Remote National Park Closes After 300 Migrants Wash Ashore

Tourist near moat wall of Fort Jefferson, Garden Key.

Photo: Getty Images

Dry Tortugas National Park, which is about 70 miles west of Key West, was forced to close down after around 300 migrants washed ashore over the weekend.

First responders arrived to meet the migrants and provided them with food and water while medical personnel checked their health.

"The closure, which is expected to last several days, is necessary for the safety of visitors and staff because of the resources and space needed to attend to the migrants," park officials said in a statement.

Walter Slosar, chief patrol agent for the U.S. Border Patrol's Miami Sector, said that at least 88 of the migrants were from Cuba.

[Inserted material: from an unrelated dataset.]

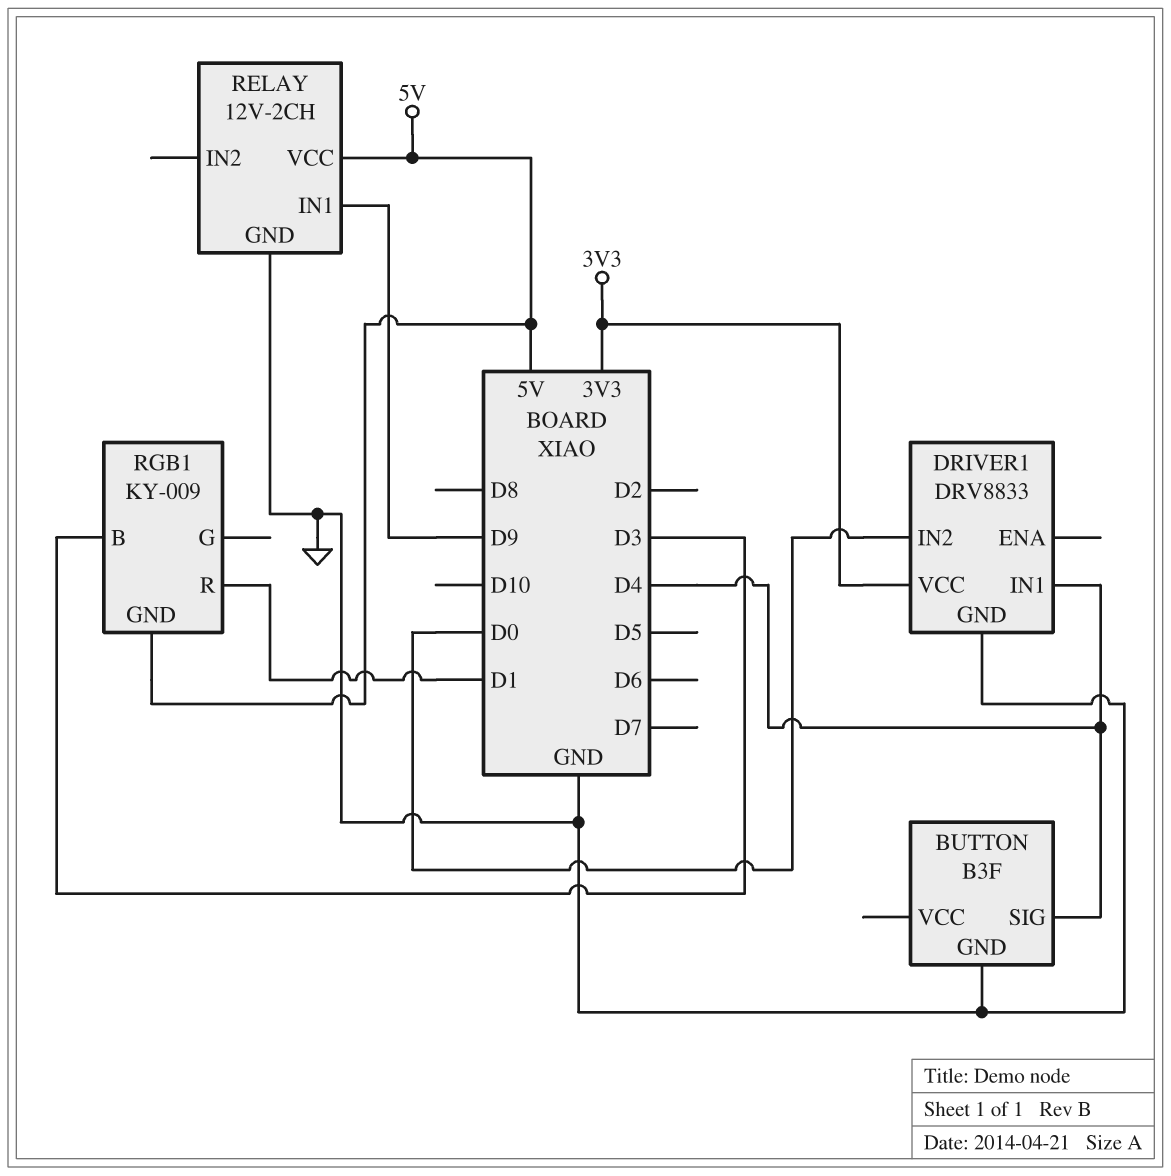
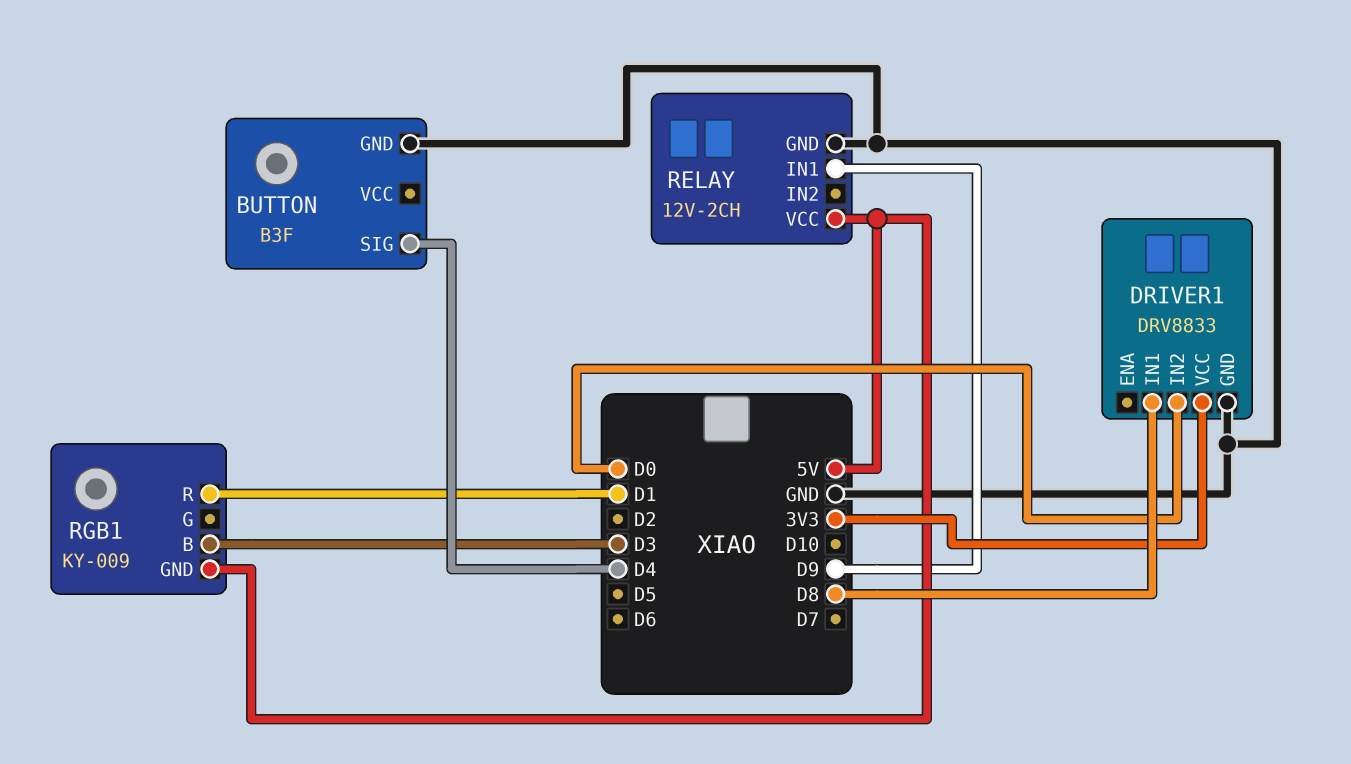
DRIVER1 pin IN1: D4 -> D8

"During the past 24 hours, U.S. Border Patrol agents & LE partners responded to 5 migrant landings throughout the Florida Keys and encountered 88 Cuban migrants," he tweeted on New Year's Eve.

He also shared photos of the boat the migrants were in when they made landfall. In a follow-up tweet the next day, Slosar said that an additional 160 migrants arrived at the park, though he did not specify where they were from.

"The effort now is to try to get them transferred off the island via boat to mainland Key West and the Florida Keys, so they can then be transferred to federal law enforcement agents," Lt. Cmdr. John Beal, a spokesman for the Coast Guard's Seventh District, told the New York Times.

"They're uninhabited, remote islands that don't have the infrastructure to support them," Beal added.